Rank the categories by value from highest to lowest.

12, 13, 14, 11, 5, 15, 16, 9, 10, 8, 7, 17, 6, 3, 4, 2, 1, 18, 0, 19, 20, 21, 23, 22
* * *
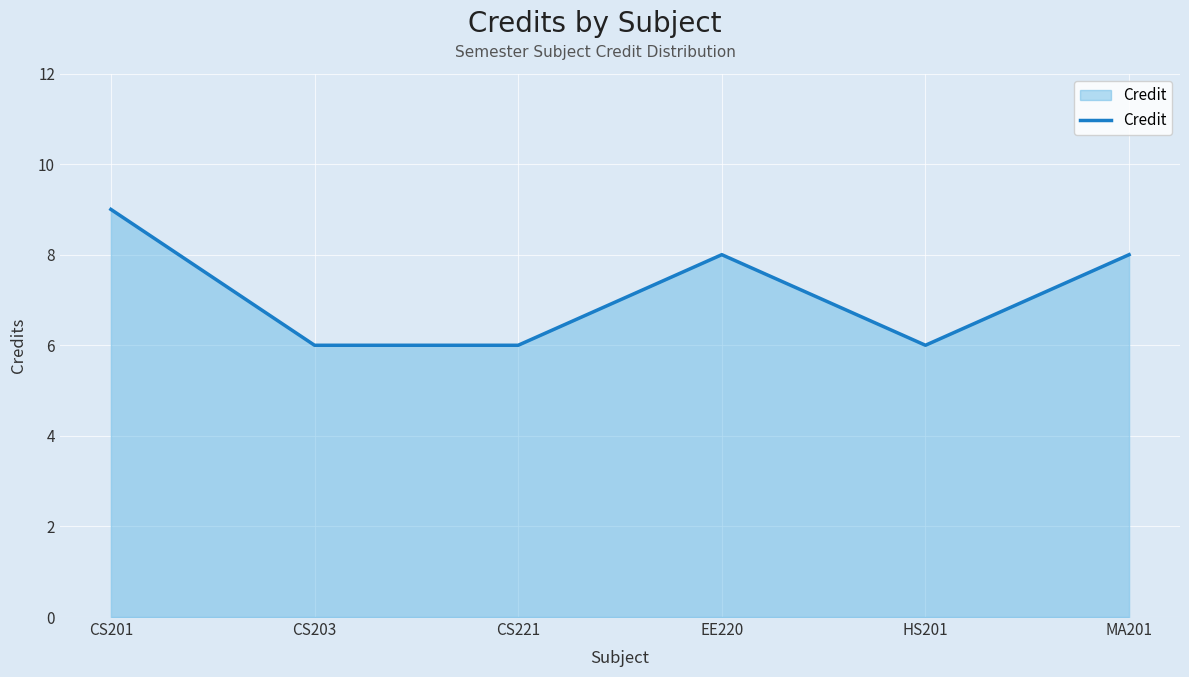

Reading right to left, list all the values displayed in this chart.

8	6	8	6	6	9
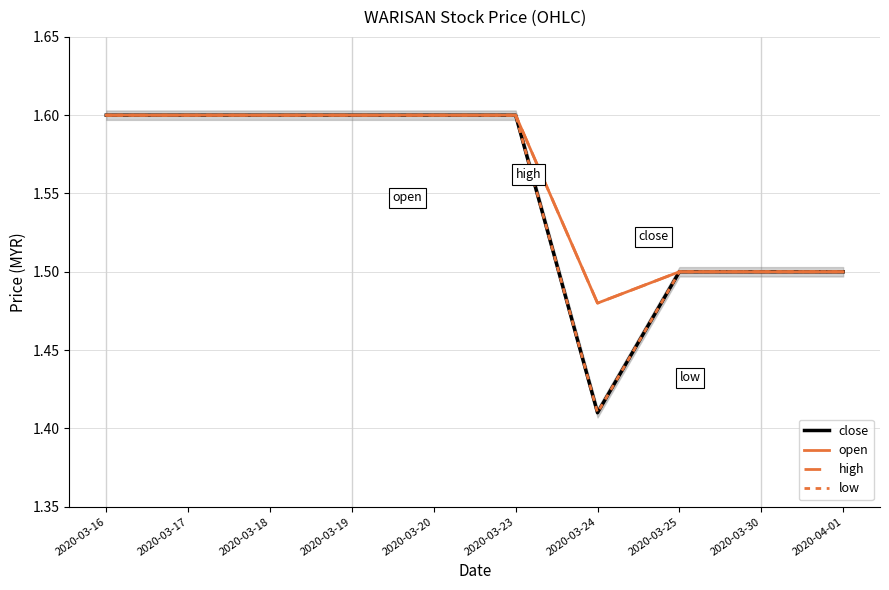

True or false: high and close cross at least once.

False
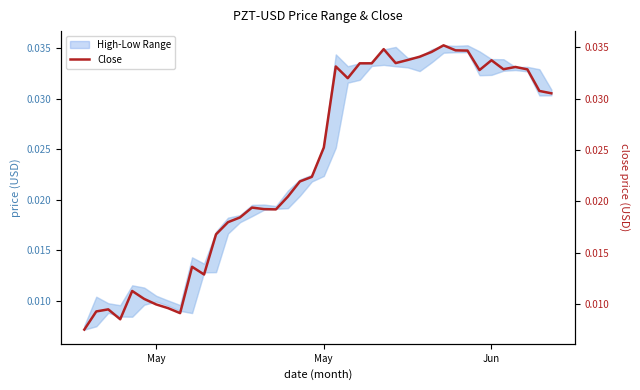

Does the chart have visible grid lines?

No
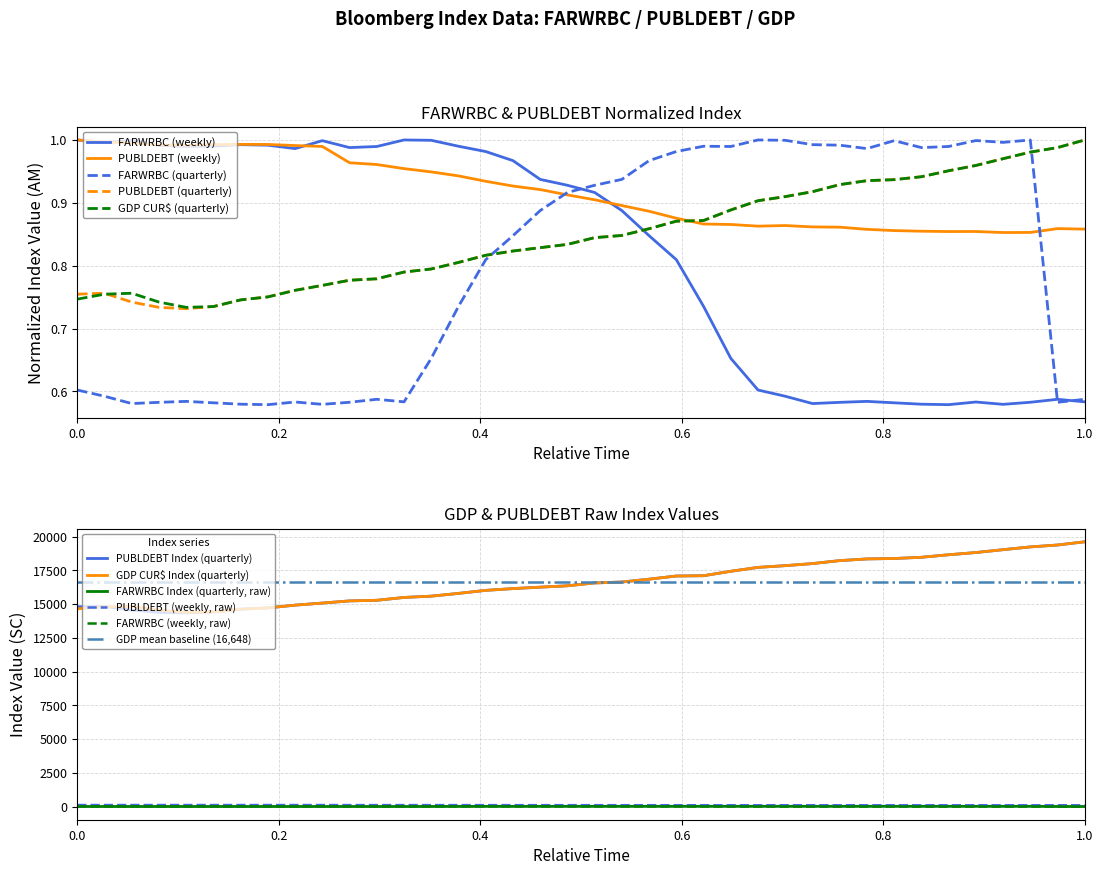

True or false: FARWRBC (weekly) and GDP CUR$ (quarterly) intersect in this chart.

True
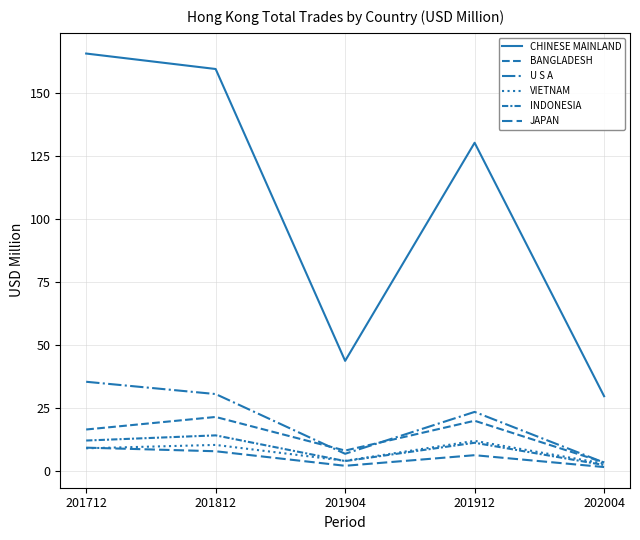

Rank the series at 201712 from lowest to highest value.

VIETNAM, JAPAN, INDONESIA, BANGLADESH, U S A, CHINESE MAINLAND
---
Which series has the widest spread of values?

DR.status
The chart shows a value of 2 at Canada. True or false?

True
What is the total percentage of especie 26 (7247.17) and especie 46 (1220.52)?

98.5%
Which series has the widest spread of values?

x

• **WHAT TO WORK ON**:
Reproduce the material verbatim from the line containing "True or false: FARWRBC" through the line containing "VIETNAM, JAPAN, INDONESIA, BANGLADESH, U", including both of those lines. Omit the pictures.

• **ANSWER TO THIS TASK**:
True or false: FARWRBC (weekly) and GDP CUR$ (quarterly) intersect in this chart.

True

Rank the series at 201712 from lowest to highest value.

VIETNAM, JAPAN, INDONESIA, BANGLADESH, U S A, CHINESE MAINLAND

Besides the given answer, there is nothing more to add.